Task prompt - In the listing that follows, the lines starting at the one containing "Name of Proposed Contractor: CEDARS" and ending at the one containing "Contract Amount: $461,000" are to be returned exactly, both boundary lines included, and no others.

━━━━━━

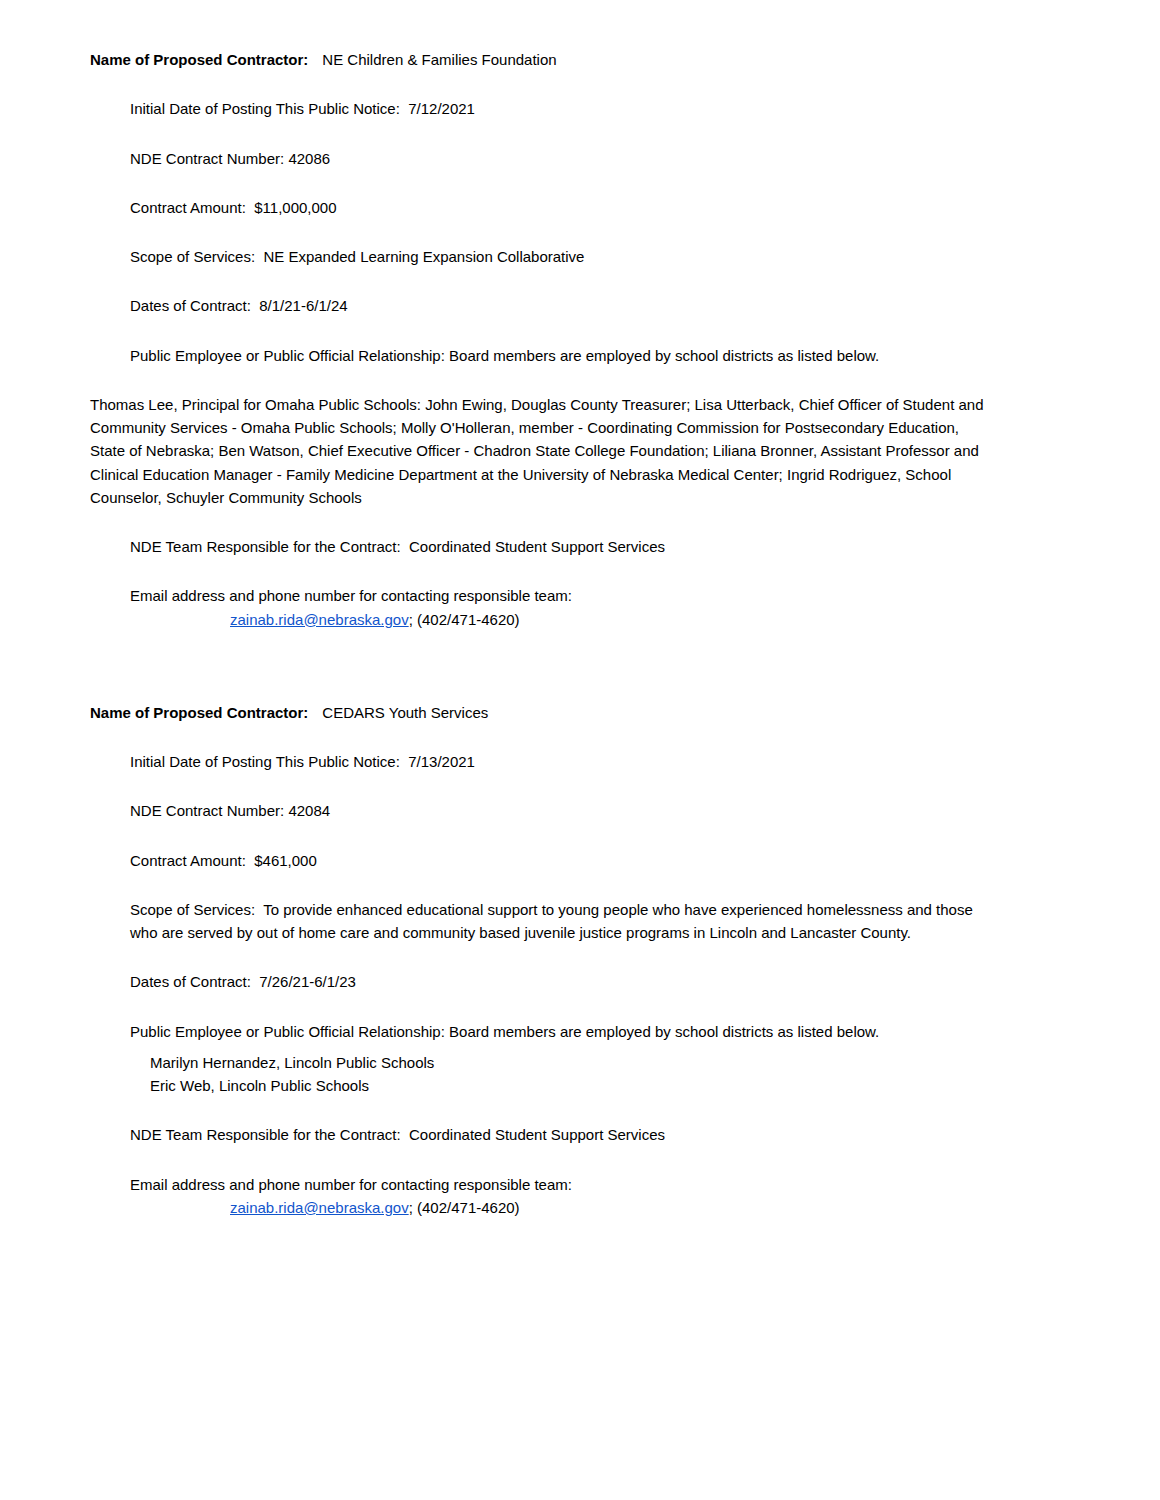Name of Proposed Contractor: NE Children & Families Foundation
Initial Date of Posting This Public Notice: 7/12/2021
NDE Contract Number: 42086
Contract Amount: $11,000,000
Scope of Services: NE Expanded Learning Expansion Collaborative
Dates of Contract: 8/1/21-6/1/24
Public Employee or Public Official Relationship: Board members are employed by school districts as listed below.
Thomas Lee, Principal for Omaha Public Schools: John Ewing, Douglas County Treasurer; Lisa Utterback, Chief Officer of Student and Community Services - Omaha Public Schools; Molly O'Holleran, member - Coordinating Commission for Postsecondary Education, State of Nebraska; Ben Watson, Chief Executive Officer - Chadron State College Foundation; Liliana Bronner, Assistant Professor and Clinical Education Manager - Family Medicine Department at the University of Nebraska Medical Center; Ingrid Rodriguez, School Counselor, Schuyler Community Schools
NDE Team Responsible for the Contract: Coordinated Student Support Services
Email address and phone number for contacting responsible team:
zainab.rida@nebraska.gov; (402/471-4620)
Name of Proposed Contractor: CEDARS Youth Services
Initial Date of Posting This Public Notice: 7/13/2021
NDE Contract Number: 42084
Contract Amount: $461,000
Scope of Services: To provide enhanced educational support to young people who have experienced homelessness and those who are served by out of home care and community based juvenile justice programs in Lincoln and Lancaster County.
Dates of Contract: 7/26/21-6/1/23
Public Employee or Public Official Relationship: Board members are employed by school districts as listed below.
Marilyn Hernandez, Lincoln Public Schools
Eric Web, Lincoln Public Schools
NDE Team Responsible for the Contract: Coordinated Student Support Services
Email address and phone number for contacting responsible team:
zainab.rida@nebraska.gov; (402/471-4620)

━━━━━━

Result of this task -
Name of Proposed Contractor: CEDARS Youth Services
Initial Date of Posting This Public Notice: 7/13/2021
NDE Contract Number: 42084
Contract Amount: $461,000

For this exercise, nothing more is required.